Más allá de los índices de lectura


Por: Adriana Bello

Semanas atrás durante la inauguración de tres bibliotecas públicas que hacen parte del proyecto nacional de fomento a la lectura y escritura Leer es mi cuento, la Ministra de Cultura Mariana Garcés mostro su preocupación por el bajo índice de lectura en la actualidad en Colombia: “Hoy en día el 30% de los hogares colombianos no tiene libros, el promedio de lectura de la población es de dos libros al año”.

leer es mi cuentoEsta situación ha sido un tema importante en los debates y en los objetivos del gobierno del presidente Juan Manuel Santos, quien ha propuesto subir estos índices a por lo menos 3,2 libros al año. Por esta razón, se ha dado prioridad a la ejecución del plan nacional en el que el gobierno ha invertido 142.000 millones de pesos equivalentes al 32% del presupuesto total del Ministerio, dando prioridad a municipios que han sido víctimas de la violencia y con bajo presupuesto económico.

De igual manera, la Ministra resaltó el papel de la sociedad en el fomento de la lectura en los municipios, pues no es una tarea exclusiva gobierno sino que hace parte de un proyecto en conjunto en donde los padres son el pilar en el proceso de motivación de la lectura en sus hijos.

Pero, de manera más específica, ¿cuál es el papel de las bibliotecas en este proceso?. Las bibliotecas tienen un rol importante pues son el eje de todo el proyecto: ellas deben crear los espacios para fortalecer en el usuario la comprensión y el análisis de textos y propiciar de esta manera hábitos de lectura más consistentes en la población colombiana.

De igual manera, las bibliotecas deben crear espacios de comunicación e intercambio de ideas para estrechar el vínculo con la comunidad en donde se está trabajando y vislumbrar de esta manera las necesidades y características esenciales del municipio.
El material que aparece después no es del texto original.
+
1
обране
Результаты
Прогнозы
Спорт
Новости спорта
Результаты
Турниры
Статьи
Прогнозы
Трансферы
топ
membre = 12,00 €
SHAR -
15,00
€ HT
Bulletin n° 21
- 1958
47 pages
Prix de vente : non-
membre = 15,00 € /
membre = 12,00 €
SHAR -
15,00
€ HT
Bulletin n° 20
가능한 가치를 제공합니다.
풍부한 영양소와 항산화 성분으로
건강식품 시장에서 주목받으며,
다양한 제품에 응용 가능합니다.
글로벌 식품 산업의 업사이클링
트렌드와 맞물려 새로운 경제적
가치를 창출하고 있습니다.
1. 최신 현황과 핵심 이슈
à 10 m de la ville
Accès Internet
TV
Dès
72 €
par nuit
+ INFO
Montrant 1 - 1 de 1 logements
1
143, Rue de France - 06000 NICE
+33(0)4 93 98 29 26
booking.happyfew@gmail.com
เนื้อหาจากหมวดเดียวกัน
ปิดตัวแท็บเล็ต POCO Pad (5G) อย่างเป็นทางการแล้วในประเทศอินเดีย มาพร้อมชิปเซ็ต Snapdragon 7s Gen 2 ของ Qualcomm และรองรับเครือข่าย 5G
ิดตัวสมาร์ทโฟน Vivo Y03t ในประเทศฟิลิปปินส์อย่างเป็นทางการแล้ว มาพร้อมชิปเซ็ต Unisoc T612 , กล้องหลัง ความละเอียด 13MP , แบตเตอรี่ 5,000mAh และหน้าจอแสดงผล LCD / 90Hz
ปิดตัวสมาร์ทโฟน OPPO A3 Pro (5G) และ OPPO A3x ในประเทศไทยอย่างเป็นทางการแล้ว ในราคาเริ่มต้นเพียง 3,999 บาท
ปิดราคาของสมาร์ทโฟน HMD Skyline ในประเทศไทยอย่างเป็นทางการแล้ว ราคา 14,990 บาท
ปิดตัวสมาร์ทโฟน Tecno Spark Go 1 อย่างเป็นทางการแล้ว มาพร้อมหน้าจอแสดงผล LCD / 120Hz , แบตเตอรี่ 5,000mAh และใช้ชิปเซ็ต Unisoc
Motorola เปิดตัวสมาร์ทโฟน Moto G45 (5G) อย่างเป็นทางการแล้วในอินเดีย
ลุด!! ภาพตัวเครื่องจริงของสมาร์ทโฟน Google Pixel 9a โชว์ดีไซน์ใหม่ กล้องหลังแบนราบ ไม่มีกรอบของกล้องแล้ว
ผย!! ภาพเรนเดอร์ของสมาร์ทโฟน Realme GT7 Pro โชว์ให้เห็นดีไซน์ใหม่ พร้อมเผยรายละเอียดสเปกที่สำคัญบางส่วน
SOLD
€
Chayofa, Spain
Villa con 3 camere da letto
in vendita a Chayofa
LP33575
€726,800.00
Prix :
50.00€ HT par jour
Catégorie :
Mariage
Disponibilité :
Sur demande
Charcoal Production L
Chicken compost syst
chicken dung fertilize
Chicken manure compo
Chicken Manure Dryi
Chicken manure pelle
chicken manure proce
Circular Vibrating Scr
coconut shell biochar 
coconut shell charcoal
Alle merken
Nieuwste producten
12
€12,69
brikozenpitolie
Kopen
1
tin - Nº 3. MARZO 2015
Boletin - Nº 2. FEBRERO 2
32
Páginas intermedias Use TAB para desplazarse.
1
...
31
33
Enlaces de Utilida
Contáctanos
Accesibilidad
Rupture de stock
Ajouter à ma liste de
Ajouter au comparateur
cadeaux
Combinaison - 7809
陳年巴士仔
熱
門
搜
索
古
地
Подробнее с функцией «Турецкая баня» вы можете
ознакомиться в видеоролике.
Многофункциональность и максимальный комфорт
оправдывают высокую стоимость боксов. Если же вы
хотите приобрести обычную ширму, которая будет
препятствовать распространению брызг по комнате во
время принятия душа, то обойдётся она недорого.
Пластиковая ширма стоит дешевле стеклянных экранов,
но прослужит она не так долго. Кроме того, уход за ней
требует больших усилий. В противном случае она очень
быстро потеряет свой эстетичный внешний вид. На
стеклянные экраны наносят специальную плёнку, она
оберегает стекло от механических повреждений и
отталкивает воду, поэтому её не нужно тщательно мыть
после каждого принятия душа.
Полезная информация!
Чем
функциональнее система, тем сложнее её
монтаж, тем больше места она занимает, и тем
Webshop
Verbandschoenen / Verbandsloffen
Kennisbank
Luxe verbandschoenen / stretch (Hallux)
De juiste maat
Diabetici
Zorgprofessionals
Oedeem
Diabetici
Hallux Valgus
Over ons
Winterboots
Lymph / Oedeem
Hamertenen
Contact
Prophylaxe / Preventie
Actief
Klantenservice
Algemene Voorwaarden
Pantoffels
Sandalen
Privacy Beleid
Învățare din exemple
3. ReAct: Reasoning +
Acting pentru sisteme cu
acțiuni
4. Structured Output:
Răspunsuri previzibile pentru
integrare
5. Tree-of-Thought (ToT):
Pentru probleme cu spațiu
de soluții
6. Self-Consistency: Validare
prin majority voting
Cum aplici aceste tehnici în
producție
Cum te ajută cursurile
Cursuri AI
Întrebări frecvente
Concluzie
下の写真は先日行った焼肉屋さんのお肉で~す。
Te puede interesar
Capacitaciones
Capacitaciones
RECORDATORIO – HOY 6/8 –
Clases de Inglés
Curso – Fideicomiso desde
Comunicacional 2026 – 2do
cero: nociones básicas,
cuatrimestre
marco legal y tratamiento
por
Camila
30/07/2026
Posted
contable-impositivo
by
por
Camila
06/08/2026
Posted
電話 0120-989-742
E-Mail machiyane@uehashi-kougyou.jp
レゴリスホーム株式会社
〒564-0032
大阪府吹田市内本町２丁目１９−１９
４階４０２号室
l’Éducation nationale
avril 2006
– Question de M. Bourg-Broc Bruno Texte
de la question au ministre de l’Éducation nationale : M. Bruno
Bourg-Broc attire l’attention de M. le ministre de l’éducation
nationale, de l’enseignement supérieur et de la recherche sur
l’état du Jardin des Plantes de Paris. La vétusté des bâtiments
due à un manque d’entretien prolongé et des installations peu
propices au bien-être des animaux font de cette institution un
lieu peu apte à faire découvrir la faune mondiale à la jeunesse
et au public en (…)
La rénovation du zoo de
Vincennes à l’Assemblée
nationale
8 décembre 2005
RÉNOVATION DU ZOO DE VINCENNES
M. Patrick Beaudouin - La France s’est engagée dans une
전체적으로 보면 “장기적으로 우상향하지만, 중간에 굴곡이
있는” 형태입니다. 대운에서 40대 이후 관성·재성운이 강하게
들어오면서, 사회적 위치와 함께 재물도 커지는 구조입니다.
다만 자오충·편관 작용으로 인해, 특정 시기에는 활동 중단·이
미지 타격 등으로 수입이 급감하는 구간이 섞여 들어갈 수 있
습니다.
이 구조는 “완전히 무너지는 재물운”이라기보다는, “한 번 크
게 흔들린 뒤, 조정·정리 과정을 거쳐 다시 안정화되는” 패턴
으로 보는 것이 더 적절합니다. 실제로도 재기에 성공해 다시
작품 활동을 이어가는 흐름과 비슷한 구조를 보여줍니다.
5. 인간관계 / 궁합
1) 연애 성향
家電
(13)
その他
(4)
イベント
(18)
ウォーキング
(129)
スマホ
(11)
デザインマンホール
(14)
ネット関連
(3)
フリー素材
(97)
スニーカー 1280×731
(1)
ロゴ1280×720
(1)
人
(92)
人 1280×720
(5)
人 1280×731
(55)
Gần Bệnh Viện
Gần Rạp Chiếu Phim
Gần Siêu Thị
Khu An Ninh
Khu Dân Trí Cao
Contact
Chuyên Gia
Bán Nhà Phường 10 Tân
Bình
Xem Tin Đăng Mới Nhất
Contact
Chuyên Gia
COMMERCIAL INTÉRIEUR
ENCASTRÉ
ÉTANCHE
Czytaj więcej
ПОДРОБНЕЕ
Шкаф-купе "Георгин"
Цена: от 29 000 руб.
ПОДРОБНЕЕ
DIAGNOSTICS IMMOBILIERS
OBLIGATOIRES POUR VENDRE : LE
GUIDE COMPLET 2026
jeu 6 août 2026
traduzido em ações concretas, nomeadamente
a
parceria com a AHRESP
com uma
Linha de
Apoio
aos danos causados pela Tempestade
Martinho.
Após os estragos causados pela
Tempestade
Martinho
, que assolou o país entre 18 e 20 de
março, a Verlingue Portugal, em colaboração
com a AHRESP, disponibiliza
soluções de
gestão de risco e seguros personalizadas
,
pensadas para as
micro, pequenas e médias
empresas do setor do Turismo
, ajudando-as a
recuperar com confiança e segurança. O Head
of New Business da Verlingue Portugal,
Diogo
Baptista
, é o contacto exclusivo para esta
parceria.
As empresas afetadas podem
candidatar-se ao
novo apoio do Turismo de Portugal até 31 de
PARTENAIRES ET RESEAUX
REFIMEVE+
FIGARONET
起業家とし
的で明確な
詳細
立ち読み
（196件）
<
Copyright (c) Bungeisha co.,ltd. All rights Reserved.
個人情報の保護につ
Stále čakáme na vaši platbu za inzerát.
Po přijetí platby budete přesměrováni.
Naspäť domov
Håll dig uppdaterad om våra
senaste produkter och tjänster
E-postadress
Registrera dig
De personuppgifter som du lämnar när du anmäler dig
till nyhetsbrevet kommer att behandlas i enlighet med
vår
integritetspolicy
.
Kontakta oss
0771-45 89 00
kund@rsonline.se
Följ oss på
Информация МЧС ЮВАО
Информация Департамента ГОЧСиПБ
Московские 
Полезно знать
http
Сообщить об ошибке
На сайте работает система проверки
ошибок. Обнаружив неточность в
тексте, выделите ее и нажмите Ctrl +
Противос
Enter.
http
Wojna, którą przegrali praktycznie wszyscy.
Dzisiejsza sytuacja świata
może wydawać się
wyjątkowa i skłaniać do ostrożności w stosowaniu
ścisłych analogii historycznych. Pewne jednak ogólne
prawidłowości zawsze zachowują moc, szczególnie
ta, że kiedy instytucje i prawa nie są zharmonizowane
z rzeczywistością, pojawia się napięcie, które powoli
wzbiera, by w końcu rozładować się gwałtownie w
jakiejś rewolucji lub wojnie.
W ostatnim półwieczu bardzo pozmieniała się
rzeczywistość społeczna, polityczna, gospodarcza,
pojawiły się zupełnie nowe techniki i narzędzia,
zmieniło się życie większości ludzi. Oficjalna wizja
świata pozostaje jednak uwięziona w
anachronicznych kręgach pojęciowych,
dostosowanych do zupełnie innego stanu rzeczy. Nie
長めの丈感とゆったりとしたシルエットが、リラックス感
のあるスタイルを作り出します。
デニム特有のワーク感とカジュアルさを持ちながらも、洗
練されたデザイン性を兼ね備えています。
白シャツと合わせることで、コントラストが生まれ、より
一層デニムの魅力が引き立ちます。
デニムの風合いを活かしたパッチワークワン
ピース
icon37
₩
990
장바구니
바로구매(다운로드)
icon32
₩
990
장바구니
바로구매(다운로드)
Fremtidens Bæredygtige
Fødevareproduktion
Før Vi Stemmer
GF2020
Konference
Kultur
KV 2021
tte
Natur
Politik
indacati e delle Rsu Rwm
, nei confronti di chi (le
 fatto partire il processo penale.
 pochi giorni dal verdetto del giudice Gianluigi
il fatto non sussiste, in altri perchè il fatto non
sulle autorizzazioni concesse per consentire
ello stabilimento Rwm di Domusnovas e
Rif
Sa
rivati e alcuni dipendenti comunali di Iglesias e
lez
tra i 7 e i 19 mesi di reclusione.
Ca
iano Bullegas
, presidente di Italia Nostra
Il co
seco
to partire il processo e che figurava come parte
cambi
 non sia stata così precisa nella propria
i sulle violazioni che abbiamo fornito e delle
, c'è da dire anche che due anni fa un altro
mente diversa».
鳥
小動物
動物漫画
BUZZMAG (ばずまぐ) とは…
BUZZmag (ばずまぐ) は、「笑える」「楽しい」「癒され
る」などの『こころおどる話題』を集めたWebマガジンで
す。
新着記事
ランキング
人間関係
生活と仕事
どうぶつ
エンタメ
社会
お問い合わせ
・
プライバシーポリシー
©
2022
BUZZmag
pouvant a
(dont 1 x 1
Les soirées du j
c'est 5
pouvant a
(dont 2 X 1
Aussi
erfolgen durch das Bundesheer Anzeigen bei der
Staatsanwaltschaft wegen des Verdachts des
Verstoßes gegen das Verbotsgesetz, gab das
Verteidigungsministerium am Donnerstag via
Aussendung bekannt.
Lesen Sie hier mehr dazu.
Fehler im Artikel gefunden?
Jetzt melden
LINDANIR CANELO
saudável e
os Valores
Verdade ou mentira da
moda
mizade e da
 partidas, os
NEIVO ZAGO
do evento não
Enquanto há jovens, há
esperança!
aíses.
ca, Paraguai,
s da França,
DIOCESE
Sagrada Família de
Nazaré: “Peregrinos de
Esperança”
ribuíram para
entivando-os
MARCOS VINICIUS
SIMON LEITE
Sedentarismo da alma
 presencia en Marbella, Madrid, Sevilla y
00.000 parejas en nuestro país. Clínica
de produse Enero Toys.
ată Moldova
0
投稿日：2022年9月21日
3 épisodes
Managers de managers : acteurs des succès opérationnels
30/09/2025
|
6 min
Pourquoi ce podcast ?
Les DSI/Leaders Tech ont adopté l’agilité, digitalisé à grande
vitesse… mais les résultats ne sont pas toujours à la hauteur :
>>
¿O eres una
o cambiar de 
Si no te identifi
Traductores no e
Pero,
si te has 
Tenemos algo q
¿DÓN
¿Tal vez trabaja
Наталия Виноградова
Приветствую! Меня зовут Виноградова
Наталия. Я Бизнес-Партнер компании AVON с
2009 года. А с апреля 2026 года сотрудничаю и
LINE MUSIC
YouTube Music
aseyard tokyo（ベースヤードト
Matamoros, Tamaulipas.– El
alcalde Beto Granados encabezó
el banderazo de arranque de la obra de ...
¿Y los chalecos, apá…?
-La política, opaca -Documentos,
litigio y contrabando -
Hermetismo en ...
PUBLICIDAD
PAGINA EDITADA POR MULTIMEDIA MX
Así, la promoción de lectura en colegios, cárceles, albergues y zonas de conflicto se puede realizar en conjunto con todas las instituciones que rodeen la zona geográfica a trabajar.

Finalmente, es importante integrar a la comunidad de manera más directa creando espacios de apropiación e identidad en clubes de lectura o encuentros literarios. En estos lugares se fortalecen los detalles más pequeños de lectura y se moldean gustos y motivaciones específicos en el usuario generando un vínculo más estrecho entre la biblioteca y el individuo.

Dado lo anterior, pienso que la solución no está en aumentar un índice de lectura en 3,2 libros al año, sino en dar profundidad a los procesos que se necesitan para llegar a ese objetivo partiendo del aporte y aprendizaje que se obtiene desde el núcleo familiar, la educación y las bibliotecas generando espacios y proyectos de promoción de la lectura donde no solo se enseña a leer sino a comprender, analizar, comunicar y, lo más importante, amar los libros y la lectura.